Executive Director of SHFPACT, Tim Bavinton, reflects on the first legal test of the ACT's laws establishing protest exclusion zones at abortion clinics.
ON 9 March 2018, the ACT Magistrate’s Court dismissed charges against three men for allegedly violating ACT laws establishing protest exclusion zones around medical facilities providing abortion services. The three acknowledged their longstanding opposition to abortion and their prior involvement in vigils and protests at the same site over many years.
Keen observers are likely to view the decision either with concern or welcome it, depending on how it reflects their underlying beliefs about abortion.
At first glance of the headlines following the decision, the result could mistakenly be read as the failure of exclusion zones legislation. And it may likely to be heralded as some kind of victory by some. However, the decision by Magistrate Glenn Theakston carefully considers the operation and appropriateness of ACT laws and regulations, and the context of the behaviour for which the three men were charged. This case represented the first real legal test of the operation of these laws and regulations.
A closer reading of the decision itself sends some very clear signals about the limitation of protest outside abortion services, and substantially affirms existing ACT laws and regulations establishing protest exclusion zones to protect patient access to care. The decision rejects many of the arguments put forward by the defence that these laws and regulations are invalid, overreach, or didn’t apply in the particular circumstances.
Anti-abortion protestors are not afforded any great encouragement by the decision. It certainly does not represent the overturning of the exclusion zones. The charges were dismissed substantially on the Magistrate’s finding that silent prayer in these circumstances does not cross the line that would constitute it being found to be a form of ‘protest’. It does draw rather stark attention to that line, however, and the points where it may almost have been crossed in the particular circumstances of this case. The holding of rosary beads by one defendant was specifically mentioned.
In short, the laws providing for exclusion zones around abortion services are valid. The particular one in question at the ACT Health building in Moore Street was not unlawfully established, and does not overreach in achieving the purpose of limiting or removing impediments (in the form of protest and the presence of protesters) to access a health service.
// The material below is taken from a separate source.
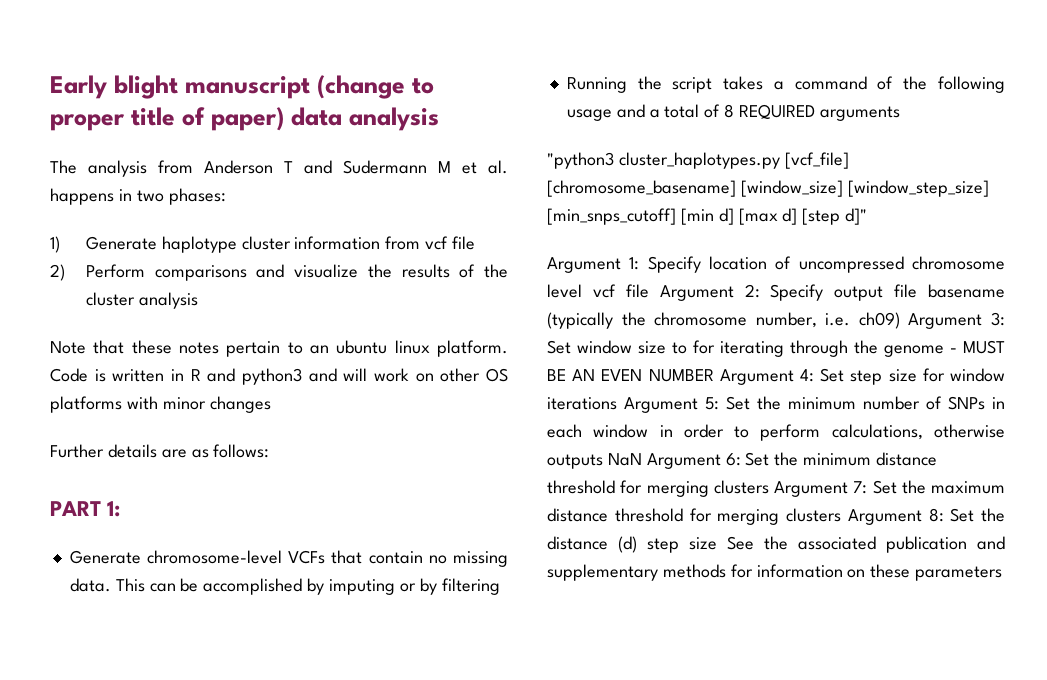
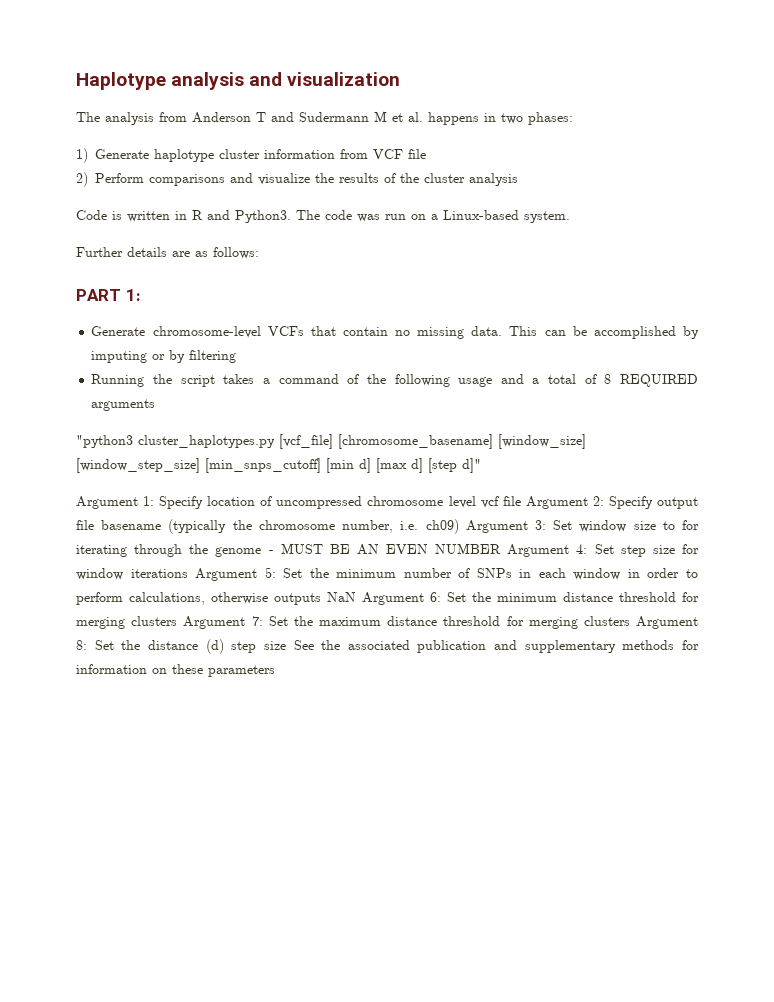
[50,75,434,99] [50,107,439,131] Early blight manuscript (change to proper title of paper) data analysis -> [76,72,401,90] Haplotype analysis and visualization
[425,236,449,250] vcf -> [373,149,404,159] VCF
[50,340,508,357] Note that these notes pertain to an ubuntu linux platform. -> (519, 179) none
[241,368,509,385] [50,396,271,413] python3 and will work on other OS platforms with minor changes -> [235,210,570,223] Python3. The code was run on a Linux-based system.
The decision does find the inclusion of Rudd Street within the proclaimed zone unnecessary, and helpfully clarifies the distinction between the outside of surrounding buildings included in the zone from activity inside them which would not be in the view of a person outside (such as nearby apartments or offices).
In a carefully nuanced argument citing previous legal decisions both in Australia and overseas, Mr Theakston found silent prayer does not amount to ‘protest’, when he affirmed that ‘protest’ necessarily includes an intention to ‘communicate’. And that silent prayer alone (when offered individually, without prominent props, and without ostentation) does not so communicate. His decision implicitly confirms that protest outside abortion services could be legal in the ACT, but not at times where it would impede access by those using the services.
This view sidesteps, perhaps, the meaning humans make of the intentions behind others’ actions. We implicitly interpret the behaviour of others as having significance and intention.
Praying silently at a place where a religiously-inclined person believes wrongdoing occurs is accurately read in most people in our community as an intentional statement. Why else would it happen? It begs the question asked by many, that if prayer about abortion is truly effective, then it is effective anywhere and at any time, not just outside abortion clinics. Similarly, if the decisions about laws we believe unjust or unfair are made in parliaments, then protest outside parliaments and lobbying of lawmakers must surely be more effective than protesting outside health clinics.
Whether or not you support or oppose a particular form of protest against a particular issue, what is revealed here is a very human truth that we DO put a symbolic value on ‘place’ when we protest. And the location and time chosen by the defendants in this case suggests, at the very least, their belief that it was significant or relevant to their prayer. Or to the recipient of their prayers. And that it can be so understood by others, whether passers-by, readers of news reports, or people seeking to use abortion services themselves. It is this insight that underpins the need for laws creating exclusion zones around abortion services.
It is clear that under ACT laws, no one can be prosecuted for holding an opinion about abortion, communicating that opinion to others, or seeking to influence how laws are made about abortion, unless one seeks to do so at a relevant health service at relevant times. This applies equally to those who would seek to restrict and re-criminalise abortion, and to those who advocate for safe, legal access to a necessary health service. The ACT’s laws reflect, and Mr Theakston’s decision confirms, the understanding that protest of any kind at specific times outside abortion services does impose an access barrier for people seeking to use those services, and that some restriction on the right to protest is warranted, reasonable and fair.
A resounding confirmation for the balance of civil and political rights was achieved in the ACT’s laws in this matter.